Data records

☆ ☆ ☆

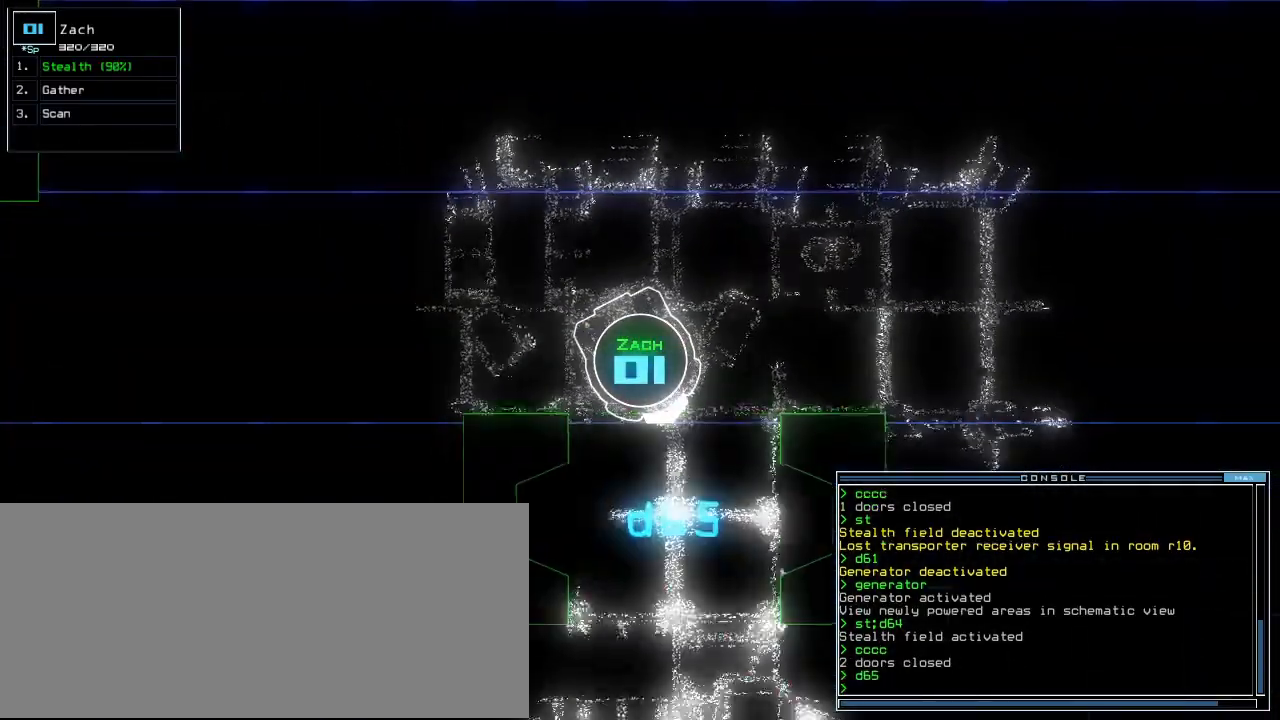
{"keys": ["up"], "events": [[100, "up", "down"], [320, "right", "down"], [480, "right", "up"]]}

☆ ☆ ☆

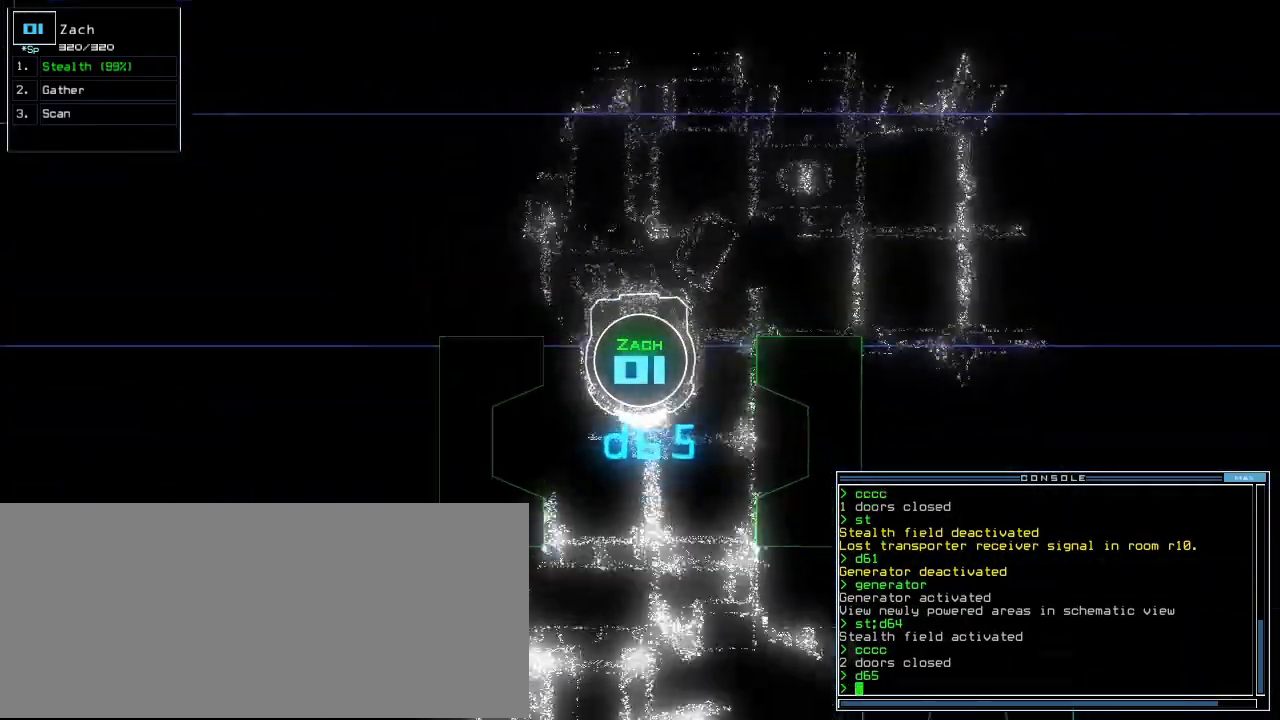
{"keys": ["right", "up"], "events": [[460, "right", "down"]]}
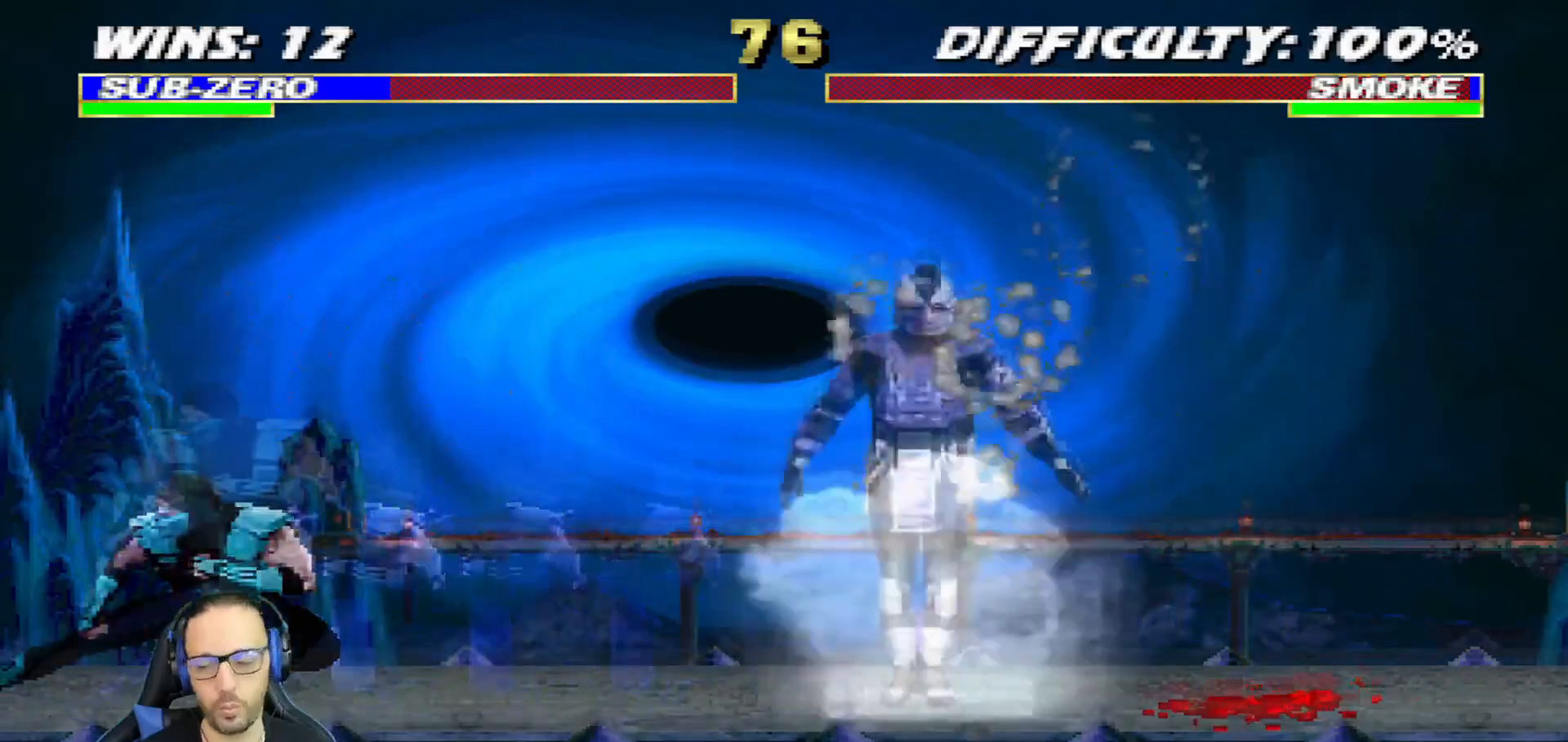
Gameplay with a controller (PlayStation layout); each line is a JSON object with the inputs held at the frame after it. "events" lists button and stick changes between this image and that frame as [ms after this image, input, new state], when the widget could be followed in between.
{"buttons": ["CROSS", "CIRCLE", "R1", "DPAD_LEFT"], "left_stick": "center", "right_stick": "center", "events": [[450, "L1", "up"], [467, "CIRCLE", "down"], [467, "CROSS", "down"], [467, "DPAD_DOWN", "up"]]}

☆ ☆ ☆

Reply with nothing except the number of lines in the records that include the word "keys".

2